Records for this task:
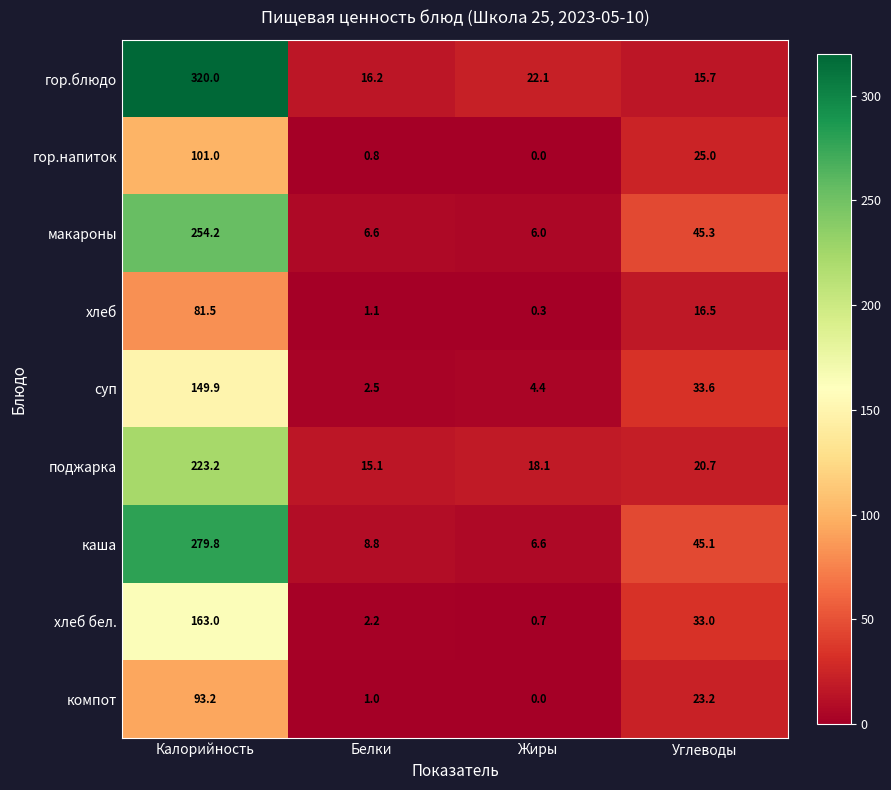

What is the maximum value shown in the chart?

320.0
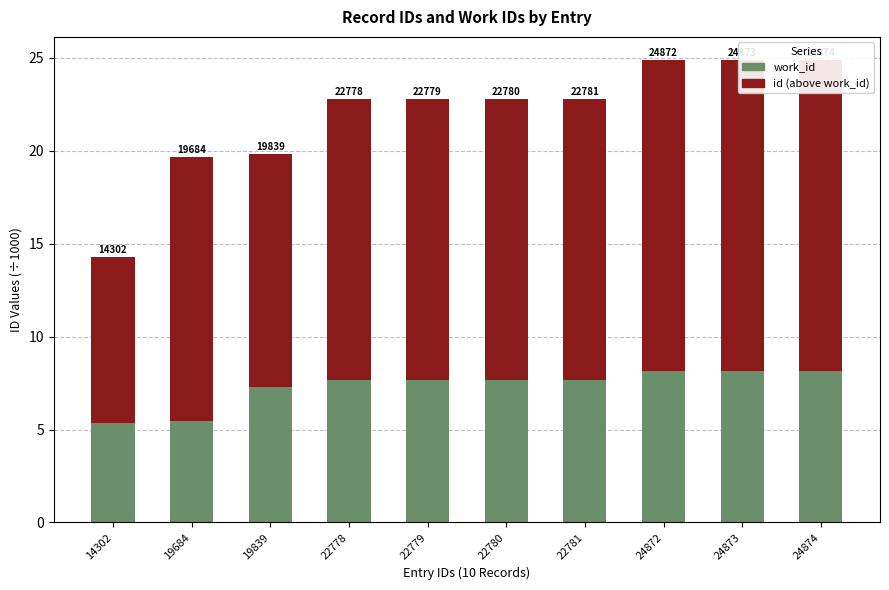

What is the greatest value displayed?

16.7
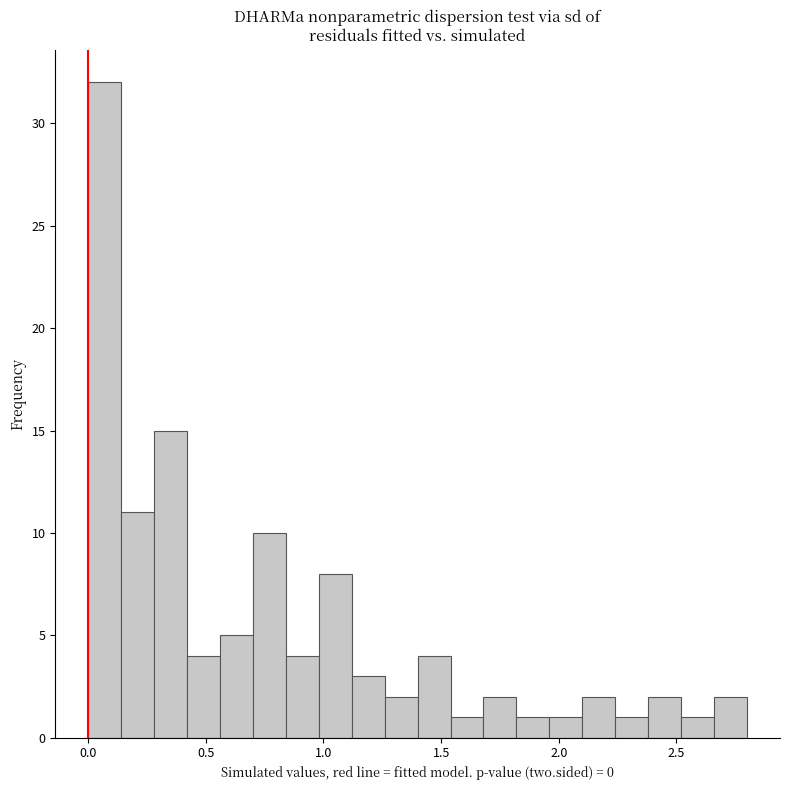

Read against the x-axis, roughly where is the centre of the tallest bar?

0.05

Work required: Return the records above line for line, with the pictures omitted.

Expected output:
What is the maximum value shown in the chart?

320.0

What is the greatest value displayed?

16.7

Read against the x-axis, roughly where is the centre of the tallest bar?

0.05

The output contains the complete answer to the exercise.